Set of tasks
[A] Answer these questions using the siege of Thebes text below, one answer per line, each marked like its question:
(i) What result does the summary table give for the siege?
(ii) Who led the Boeotian revolt in 292?
(iii) Who commanded the siege while Demetrius was away in Thrace?
[B] Pick up the account of the siege of Thebes below after its last sentence and carry it on.

Siege of Thebes
| Date | 292–291 BC |
| Location | Thebes, Boeotia38°19′27″N 23°19′25″E﻿ / ﻿38.32417°N 23.32361°E |
| Result | Macedonian victory |

Belligerents
- Macedonia: Thebes

Commanders and leaders
- Demetrios I (WIA) Antigonos: Peisis

= Siege of Thebes (292–291 BC) =

Battle in 291 BC

The siege of Thebes lasted from 292 until 291 BC. The city was put under siege by King Demetrius I of Macedon after it had revolted against Macedonian rule.
== History ==
In 293, the Boeotians had revolted against Demetrius' rule but the revolt was quickly put down. In 292, the region revolted again, led by the same man, Peisis of Thespiae, whom Demetrius had pardoned the previous year.

Demetrius besieged the city, but left for Thrace when he heard the news that Lysimachus had been taken prisoner by the Getae, hoping to rip the spoils from his undefended kingdom. Antigonus commanded the siege in his father's absence. Demetrius returned after Lysimachus was released from captivity. Although he had brought his siege engines, including his famous Helepolis, "Taker of Cities", the siege went slowly, and fierce Theban resistance blocked his troops.

Data provided
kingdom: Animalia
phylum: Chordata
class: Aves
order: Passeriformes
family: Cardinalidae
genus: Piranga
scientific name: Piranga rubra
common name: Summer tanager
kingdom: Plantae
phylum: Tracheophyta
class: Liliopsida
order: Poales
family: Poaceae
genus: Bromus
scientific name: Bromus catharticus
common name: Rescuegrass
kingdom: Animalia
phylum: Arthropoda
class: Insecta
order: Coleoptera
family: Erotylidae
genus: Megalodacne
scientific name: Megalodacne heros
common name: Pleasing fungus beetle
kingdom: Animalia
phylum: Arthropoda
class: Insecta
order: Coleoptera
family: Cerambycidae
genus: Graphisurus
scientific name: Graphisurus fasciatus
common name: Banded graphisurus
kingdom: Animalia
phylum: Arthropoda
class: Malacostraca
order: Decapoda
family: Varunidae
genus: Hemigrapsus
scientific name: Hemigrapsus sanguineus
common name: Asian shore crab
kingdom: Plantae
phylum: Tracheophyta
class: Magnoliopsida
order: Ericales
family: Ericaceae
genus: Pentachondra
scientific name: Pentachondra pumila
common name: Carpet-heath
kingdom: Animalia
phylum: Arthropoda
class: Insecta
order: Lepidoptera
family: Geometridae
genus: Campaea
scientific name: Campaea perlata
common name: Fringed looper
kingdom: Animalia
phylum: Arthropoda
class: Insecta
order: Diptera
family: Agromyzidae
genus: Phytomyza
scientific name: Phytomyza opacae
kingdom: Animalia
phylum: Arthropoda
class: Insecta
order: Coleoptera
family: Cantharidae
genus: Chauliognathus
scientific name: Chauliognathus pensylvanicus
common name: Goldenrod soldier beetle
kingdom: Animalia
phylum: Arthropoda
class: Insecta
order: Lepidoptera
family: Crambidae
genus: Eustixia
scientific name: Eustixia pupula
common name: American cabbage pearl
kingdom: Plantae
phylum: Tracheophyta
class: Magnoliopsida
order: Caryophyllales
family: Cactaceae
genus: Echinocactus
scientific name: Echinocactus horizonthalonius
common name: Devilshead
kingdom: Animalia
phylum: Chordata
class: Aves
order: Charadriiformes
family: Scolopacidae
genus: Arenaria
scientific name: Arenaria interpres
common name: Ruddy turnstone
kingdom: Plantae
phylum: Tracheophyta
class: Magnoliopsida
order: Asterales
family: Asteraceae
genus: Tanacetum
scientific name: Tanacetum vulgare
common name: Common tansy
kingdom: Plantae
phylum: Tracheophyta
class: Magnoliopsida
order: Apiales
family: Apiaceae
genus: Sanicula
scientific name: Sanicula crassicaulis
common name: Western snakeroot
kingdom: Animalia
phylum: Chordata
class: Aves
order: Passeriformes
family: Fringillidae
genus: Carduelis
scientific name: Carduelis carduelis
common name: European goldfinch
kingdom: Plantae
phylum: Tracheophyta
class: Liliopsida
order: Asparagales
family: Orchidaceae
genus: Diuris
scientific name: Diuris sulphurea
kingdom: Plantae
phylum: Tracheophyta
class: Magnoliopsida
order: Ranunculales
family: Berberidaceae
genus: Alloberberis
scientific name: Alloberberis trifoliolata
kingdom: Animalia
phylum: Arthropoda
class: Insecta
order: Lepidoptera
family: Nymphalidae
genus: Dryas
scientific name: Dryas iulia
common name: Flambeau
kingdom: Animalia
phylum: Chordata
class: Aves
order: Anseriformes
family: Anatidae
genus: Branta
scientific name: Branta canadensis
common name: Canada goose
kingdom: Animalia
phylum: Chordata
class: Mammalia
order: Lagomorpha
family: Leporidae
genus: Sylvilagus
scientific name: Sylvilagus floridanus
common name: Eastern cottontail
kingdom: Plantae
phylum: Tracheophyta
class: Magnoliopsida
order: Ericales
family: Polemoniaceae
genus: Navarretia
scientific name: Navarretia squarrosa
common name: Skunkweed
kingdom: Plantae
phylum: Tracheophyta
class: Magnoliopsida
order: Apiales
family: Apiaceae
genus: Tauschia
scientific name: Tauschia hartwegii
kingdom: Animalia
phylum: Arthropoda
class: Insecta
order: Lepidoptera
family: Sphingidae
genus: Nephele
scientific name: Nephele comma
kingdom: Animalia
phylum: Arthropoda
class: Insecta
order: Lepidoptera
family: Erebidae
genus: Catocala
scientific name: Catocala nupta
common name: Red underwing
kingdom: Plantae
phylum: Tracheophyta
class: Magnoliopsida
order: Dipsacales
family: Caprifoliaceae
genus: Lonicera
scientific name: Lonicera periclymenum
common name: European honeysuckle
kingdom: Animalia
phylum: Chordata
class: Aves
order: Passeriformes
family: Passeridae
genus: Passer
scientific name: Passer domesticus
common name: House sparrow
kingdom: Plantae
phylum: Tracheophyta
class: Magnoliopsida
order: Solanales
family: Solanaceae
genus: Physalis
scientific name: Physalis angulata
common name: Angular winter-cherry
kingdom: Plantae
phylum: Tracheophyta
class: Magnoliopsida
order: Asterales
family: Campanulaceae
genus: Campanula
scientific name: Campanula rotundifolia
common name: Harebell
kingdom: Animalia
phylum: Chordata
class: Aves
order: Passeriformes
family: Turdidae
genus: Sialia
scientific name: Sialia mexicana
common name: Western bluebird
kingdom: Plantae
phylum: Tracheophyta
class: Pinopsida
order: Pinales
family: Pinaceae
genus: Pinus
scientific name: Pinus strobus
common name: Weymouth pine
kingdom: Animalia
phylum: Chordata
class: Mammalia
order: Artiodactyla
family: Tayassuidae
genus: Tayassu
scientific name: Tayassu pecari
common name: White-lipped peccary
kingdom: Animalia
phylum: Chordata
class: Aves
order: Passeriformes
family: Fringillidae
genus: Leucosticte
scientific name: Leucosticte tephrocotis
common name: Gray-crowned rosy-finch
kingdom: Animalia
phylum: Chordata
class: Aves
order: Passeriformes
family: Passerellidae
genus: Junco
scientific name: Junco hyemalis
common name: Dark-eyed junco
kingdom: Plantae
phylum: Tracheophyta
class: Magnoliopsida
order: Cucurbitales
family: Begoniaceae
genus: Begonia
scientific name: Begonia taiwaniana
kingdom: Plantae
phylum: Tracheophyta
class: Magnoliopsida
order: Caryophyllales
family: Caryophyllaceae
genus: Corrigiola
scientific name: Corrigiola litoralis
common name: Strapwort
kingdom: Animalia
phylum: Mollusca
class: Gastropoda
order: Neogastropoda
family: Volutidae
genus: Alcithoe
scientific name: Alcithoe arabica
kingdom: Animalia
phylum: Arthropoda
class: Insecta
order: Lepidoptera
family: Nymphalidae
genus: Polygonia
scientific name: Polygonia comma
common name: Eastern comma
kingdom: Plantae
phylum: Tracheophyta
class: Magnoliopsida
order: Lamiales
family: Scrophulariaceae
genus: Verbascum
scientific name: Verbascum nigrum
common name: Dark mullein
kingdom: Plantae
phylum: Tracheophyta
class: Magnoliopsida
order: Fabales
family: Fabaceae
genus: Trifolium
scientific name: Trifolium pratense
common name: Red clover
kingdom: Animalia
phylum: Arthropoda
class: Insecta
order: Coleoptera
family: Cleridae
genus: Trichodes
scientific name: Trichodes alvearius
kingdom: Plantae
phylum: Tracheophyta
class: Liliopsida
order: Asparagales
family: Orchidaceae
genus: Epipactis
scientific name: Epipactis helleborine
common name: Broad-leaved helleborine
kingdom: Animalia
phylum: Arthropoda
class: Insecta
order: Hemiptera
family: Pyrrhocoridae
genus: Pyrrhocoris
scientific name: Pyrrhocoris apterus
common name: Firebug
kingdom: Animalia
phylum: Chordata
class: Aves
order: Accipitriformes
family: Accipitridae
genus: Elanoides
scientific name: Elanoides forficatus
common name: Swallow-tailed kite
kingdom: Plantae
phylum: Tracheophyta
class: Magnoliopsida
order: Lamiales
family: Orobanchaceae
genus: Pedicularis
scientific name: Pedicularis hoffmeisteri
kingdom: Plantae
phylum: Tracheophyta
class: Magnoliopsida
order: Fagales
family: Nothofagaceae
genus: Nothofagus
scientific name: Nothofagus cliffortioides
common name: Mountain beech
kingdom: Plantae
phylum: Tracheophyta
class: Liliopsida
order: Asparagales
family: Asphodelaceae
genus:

Per-task answers
[A]
(i) Macedonian victory.
(ii) Peisis of Thespiae.
(iii) Antigonus, Demetrius' son.

[B]
The Thebans defended their city stubbornly. Demetrius often forced his men to attack the city at great cost, even though there was little hope of capturing it. It is said that, distressed by the heavy losses, Antigonus asked his father: "Why, father, do we allow these lives to be thrown away so unnecessarily?" Demetrius appears to have shown his contempt for the lives of his soldiers by replying: "We don't have to find rations for the dead." But he also showed a similar disregard for his own life and was badly wounded at the siege by a bolt through the neck.

The city finally fell in 291 BC or even 290 BC. Demetrius showed leniency and only executed a few leaders of the rebellion.